Task requirements:
Restate every record that follows, keeping it exact.

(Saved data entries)
-- -- --

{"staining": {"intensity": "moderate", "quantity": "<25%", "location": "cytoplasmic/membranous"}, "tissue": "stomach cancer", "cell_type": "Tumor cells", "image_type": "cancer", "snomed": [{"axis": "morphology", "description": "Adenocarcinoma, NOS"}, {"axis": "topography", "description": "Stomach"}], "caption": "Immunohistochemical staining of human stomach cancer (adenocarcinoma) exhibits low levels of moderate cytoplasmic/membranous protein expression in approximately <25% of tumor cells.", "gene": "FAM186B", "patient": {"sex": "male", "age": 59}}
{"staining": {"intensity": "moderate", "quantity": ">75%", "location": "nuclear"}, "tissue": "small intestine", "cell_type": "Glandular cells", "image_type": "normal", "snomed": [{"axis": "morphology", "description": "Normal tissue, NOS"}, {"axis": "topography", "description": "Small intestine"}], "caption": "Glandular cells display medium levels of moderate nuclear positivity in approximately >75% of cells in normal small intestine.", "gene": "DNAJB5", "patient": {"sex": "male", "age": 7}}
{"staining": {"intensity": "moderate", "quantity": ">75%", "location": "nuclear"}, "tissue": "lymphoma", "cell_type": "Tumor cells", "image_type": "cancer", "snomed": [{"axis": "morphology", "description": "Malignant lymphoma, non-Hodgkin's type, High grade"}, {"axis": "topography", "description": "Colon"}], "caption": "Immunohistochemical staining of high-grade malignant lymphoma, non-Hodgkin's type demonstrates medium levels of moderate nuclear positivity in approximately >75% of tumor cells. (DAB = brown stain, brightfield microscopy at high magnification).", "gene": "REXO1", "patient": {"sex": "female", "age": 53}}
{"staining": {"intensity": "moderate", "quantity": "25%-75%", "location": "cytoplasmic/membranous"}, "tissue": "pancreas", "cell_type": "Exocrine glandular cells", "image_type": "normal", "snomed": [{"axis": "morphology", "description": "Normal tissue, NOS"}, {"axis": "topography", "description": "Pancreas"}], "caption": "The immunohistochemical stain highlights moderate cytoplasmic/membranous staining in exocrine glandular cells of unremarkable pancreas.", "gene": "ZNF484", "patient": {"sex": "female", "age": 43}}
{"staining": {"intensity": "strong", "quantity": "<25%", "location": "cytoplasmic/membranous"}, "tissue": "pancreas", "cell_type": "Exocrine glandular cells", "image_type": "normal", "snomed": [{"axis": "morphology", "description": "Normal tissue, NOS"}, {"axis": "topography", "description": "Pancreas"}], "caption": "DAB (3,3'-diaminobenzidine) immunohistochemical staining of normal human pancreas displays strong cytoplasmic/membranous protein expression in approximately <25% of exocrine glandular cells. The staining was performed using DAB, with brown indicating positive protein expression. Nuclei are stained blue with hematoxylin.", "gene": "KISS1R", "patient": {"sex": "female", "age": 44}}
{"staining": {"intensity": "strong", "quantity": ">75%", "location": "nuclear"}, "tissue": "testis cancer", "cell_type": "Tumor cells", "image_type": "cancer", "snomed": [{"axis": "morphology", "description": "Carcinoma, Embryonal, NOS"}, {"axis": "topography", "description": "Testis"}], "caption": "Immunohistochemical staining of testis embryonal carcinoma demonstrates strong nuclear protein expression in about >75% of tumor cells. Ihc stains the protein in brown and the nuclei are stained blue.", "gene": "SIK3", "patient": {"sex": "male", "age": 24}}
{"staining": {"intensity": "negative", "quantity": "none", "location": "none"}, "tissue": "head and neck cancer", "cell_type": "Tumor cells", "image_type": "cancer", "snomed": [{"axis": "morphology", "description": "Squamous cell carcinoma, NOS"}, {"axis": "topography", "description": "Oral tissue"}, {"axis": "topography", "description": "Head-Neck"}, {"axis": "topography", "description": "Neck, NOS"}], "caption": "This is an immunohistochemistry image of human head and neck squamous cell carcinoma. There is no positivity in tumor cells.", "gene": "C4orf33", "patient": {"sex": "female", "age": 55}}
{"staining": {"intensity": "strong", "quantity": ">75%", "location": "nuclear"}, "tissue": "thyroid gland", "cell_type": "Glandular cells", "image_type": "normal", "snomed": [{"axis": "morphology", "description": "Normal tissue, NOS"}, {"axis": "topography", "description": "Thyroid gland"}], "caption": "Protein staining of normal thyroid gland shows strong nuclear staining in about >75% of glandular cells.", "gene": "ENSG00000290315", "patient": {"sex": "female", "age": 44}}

-- -- --

Answer for the task:
{"staining": {"intensity": "moderate", "quantity": "<25%", "location": "cytoplasmic/membranous"}, "tissue": "stomach cancer", "cell_type": "Tumor cells", "image_type": "cancer", "snomed": [{"axis": "morphology", "description": "Adenocarcinoma, NOS"}, {"axis": "topography", "description": "Stomach"}], "caption": "Immunohistochemical staining of human stomach cancer (adenocarcinoma) exhibits low levels of moderate cytoplasmic/membranous protein expression in approximately <25% of tumor cells.", "gene": "FAM186B", "patient": {"sex": "male", "age": 59}}
{"staining": {"intensity": "moderate", "quantity": ">75%", "location": "nuclear"}, "tissue": "small intestine", "cell_type": "Glandular cells", "image_type": "normal", "snomed": [{"axis": "morphology", "description": "Normal tissue, NOS"}, {"axis": "topography", "description": "Small intestine"}], "caption": "Glandular cells display medium levels of moderate nuclear positivity in approximately >75% of cells in normal small intestine.", "gene": "DNAJB5", "patient": {"sex": "male", "age": 7}}
{"staining": {"intensity": "moderate", "quantity": ">75%", "location": "nuclear"}, "tissue": "lymphoma", "cell_type": "Tumor cells", "image_type": "cancer", "snomed": [{"axis": "morphology", "description": "Malignant lymphoma, non-Hodgkin's type, High grade"}, {"axis": "topography", "description": "Colon"}], "caption": "Immunohistochemical staining of high-grade malignant lymphoma, non-Hodgkin's type demonstrates medium levels of moderate nuclear positivity in approximately >75% of tumor cells. (DAB = brown stain, brightfield microscopy at high magnification).", "gene": "REXO1", "patient": {"sex": "female", "age": 53}}
{"staining": {"intensity": "moderate", "quantity": "25%-75%", "location": "cytoplasmic/membranous"}, "tissue": "pancreas", "cell_type": "Exocrine glandular cells", "image_type": "normal", "snomed": [{"axis": "morphology", "description": "Normal tissue, NOS"}, {"axis": "topography", "description": "Pancreas"}], "caption": "The immunohistochemical stain highlights moderate cytoplasmic/membranous staining in exocrine glandular cells of unremarkable pancreas.", "gene": "ZNF484", "patient": {"sex": "female", "age": 43}}
{"staining": {"intensity": "strong", "quantity": "<25%", "location": "cytoplasmic/membranous"}, "tissue": "pancreas", "cell_type": "Exocrine glandular cells", "image_type": "normal", "snomed": [{"axis": "morphology", "description": "Normal tissue, NOS"}, {"axis": "topography", "description": "Pancreas"}], "caption": "DAB (3,3'-diaminobenzidine) immunohistochemical staining of normal human pancreas displays strong cytoplasmic/membranous protein expression in approximately <25% of exocrine glandular cells. The staining was performed using DAB, with brown indicating positive protein expression. Nuclei are stained blue with hematoxylin.", "gene": "KISS1R", "patient": {"sex": "female", "age": 44}}
{"staining": {"intensity": "strong", "quantity": ">75%", "location": "nuclear"}, "tissue": "testis cancer", "cell_type": "Tumor cells", "image_type": "cancer", "snomed": [{"axis": "morphology", "description": "Carcinoma, Embryonal, NOS"}, {"axis": "topography", "description": "Testis"}], "caption": "Immunohistochemical staining of testis embryonal carcinoma demonstrates strong nuclear protein expression in about >75% of tumor cells. Ihc stains the protein in brown and the nuclei are stained blue.", "gene": "SIK3", "patient": {"sex": "male", "age": 24}}
{"staining": {"intensity": "negative", "quantity": "none", "location": "none"}, "tissue": "head and neck cancer", "cell_type": "Tumor cells", "image_type": "cancer", "snomed": [{"axis": "morphology", "description": "Squamous cell carcinoma, NOS"}, {"axis": "topography", "description": "Oral tissue"}, {"axis": "topography", "description": "Head-Neck"}, {"axis": "topography", "description": "Neck, NOS"}], "caption": "This is an immunohistochemistry image of human head and neck squamous cell carcinoma. There is no positivity in tumor cells.", "gene": "C4orf33", "patient": {"sex": "female", "age": 55}}
{"staining": {"intensity": "strong", "quantity": ">75%", "location": "nuclear"}, "tissue": "thyroid gland", "cell_type": "Glandular cells", "image_type": "normal", "snomed": [{"axis": "morphology", "description": "Normal tissue, NOS"}, {"axis": "topography", "description": "Thyroid gland"}], "caption": "Protein staining of normal thyroid gland shows strong nuclear staining in about >75% of glandular cells.", "gene": "ENSG00000290315", "patient": {"sex": "female", "age": 44}}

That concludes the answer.